The New York Times obituary of Gwendolyn Midlo Hall tells a fascinating life of someone we should have heard more about when she was alive.
Dr. Hall led a colorful early life as a civil rights activist and spent the bulk of her academic career at Rutgers University, where she taught Latin American history. It was only at the end of that time, and later in retirement, that she left her true mark on the fields of colonial and African American history.
A website with her work is found here.
In 1984, a professor at Rutgers University stumbled upon a trove of historic data in a courthouse in Pointe Coupee Parish, Louisiana. Over the next 15 years, Dr. Gwendolyn Midlo Hall, a noted New Orleans writer and historian, painstakingly uncovered the background of 100,000 slaves who were brought to Louisiana in the 18th and 19th centuries making fortunes for their owners.
Poring through documents from all over Louisiana, as well as archives in France, Spain and Texas, Dr. Hall designed and created a database into which she recorded and calculated the information she obtained from these documents about African slave names, genders, ages, occupations, illnesses, family relationships, ethnicity, places of origin, prices paid by slave owners, and slaves’ testimony and emancipations. In March 2000, the Louisiana State University Press published published Dr. Hall’s databases on a CD-ROM.

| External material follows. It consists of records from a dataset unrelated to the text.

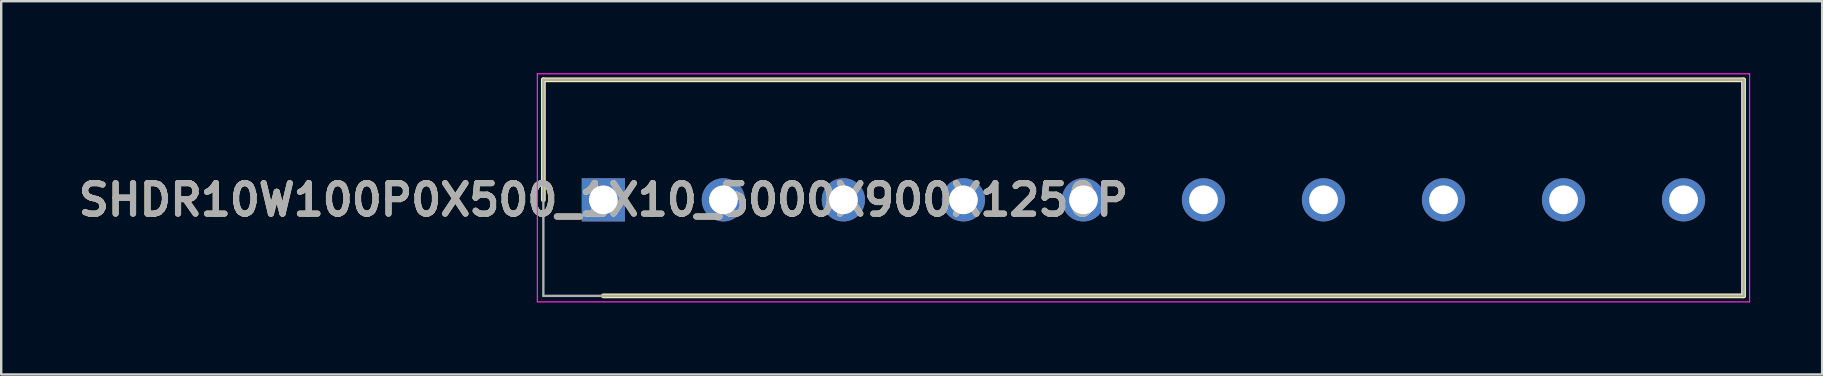
<source format=kicad_pcb>
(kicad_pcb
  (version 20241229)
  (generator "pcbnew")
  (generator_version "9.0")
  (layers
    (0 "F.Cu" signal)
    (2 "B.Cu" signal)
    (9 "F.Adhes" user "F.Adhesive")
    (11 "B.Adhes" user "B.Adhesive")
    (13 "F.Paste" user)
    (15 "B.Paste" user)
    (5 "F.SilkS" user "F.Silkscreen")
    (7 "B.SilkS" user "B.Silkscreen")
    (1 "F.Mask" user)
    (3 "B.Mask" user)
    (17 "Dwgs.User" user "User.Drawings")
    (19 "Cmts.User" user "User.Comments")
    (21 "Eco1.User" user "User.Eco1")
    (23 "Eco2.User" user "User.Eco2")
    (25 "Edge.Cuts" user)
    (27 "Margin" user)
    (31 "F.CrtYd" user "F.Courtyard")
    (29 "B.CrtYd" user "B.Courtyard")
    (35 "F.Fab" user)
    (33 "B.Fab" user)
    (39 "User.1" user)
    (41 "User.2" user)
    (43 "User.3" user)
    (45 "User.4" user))
  (footprint "SHDR10W100P0X500_1X10_5000X900X1250P"
    (layer "F.Cu")
    (at 22.086 5.275)
    (property "Reference" "SHDR10W100P0X500_1X10_5000X900X1250P" (at 0 0 0) (layer "F.SilkS") (effects (font (size 1.27 1.27) (thickness 0.254))))
    (attr through_hole)
    (fp_line (start -2.5 -5) (end -2.5 0) (stroke (width 0.2) (type solid)) (layer "F.SilkS"))
    (fp_line (start 0 4) (end 47.5 4) (stroke (width 0.2) (type solid)) (layer "F.SilkS"))
    (fp_line (start 47.5 -5) (end -2.5 -5) (stroke (width 0.2) (type solid)) (layer "F.SilkS"))
    (fp_line (start 47.5 4) (end 47.5 -5) (stroke (width 0.2) (type solid)) (layer "F.SilkS"))
    (fp_line (start -2.75 -5.25) (end 47.75 -5.25) (stroke (width 0.05) (type solid)) (layer "F.CrtYd"))
    (fp_line (start -2.75 4.25) (end -2.75 -5.25) (stroke (width 0.05) (type solid)) (layer "F.CrtYd"))
    (fp_line (start 47.75 -5.25) (end 47.75 4.25) (stroke (width 0.05) (type solid)) (layer "F.CrtYd"))
    (fp_line (start 47.75 4.25) (end -2.75 4.25) (stroke (width 0.05) (type solid)) (layer "F.CrtYd"))
    (fp_line (start -2.5 -5) (end 47.5 -5) (stroke (width 0.1) (type solid)) (layer "F.Fab"))
    (fp_line (start -2.5 4) (end -2.5 -5) (stroke (width 0.1) (type solid)) (layer "F.Fab"))
    (fp_line (start 47.5 -5) (end 47.5 4) (stroke (width 0.1) (type solid)) (layer "F.Fab"))
    (fp_line (start 47.5 4) (end -2.5 4) (stroke (width 0.1) (type solid)) (layer "F.Fab"))
    (fp_text user "${REFERENCE}" (at 0 0 0) (layer "F.Fab") (effects (font (size 1.27 1.27) (thickness 0.254))))
    (pad "1" thru_hole rect (at 0 0) (size 1.8 1.8) (drill 1.2) (layers "*.Cu" "*.Mask"))
    (pad "2" thru_hole circle (at 5 0) (size 1.8 1.8) (drill 1.2) (layers "*.Cu" "*.Mask"))
    (pad "3" thru_hole circle (at 10 0) (size 1.8 1.8) (drill 1.2) (layers "*.Cu" "*.Mask"))
    (pad "4" thru_hole circle (at 15 0) (size 1.8 1.8) (drill 1.2) (layers "*.Cu" "*.Mask"))
    (pad "5" thru_hole circle (at 20 0) (size 1.8 1.8) (drill 1.2) (layers "*.Cu" "*.Mask"))
    (pad "6" thru_hole circle (at 25 0) (size 1.8 1.8) (drill 1.2) (layers "*.Cu" "*.Mask"))
    (pad "7" thru_hole circle (at 30 0) (size 1.8 1.8) (drill 1.2) (layers "*.Cu" "*.Mask"))
    (pad "8" thru_hole circle (at 35 0) (size 1.8 1.8) (drill 1.2) (layers "*.Cu" "*.Mask"))
    (pad "9" thru_hole circle (at 40 0) (size 1.8 1.8) (drill 1.2) (layers "*.Cu" "*.Mask"))
    (pad "10" thru_hole circle (at 45 0) (size 1.8 1.8) (drill 1.2) (layers "*.Cu" "*.Mask")))
  (gr_rect
    (start -3 -3)
    (end 72.861 12.55)
    (stroke (width 0.1) (type default))
    (fill no)
    (layer "Edge.Cuts")))
</source>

The data has amazed genealogists and historians of slavery with the breadth of its information. Because the French and Spanish proprietors of Louisiana kept far more detailed records than their British counterparts at slave ports on the Atlantic coast, the records show valuable historical data. For historians who thought such information was lost or could never be collected and analyzed, the database is a once-unimaginable prize.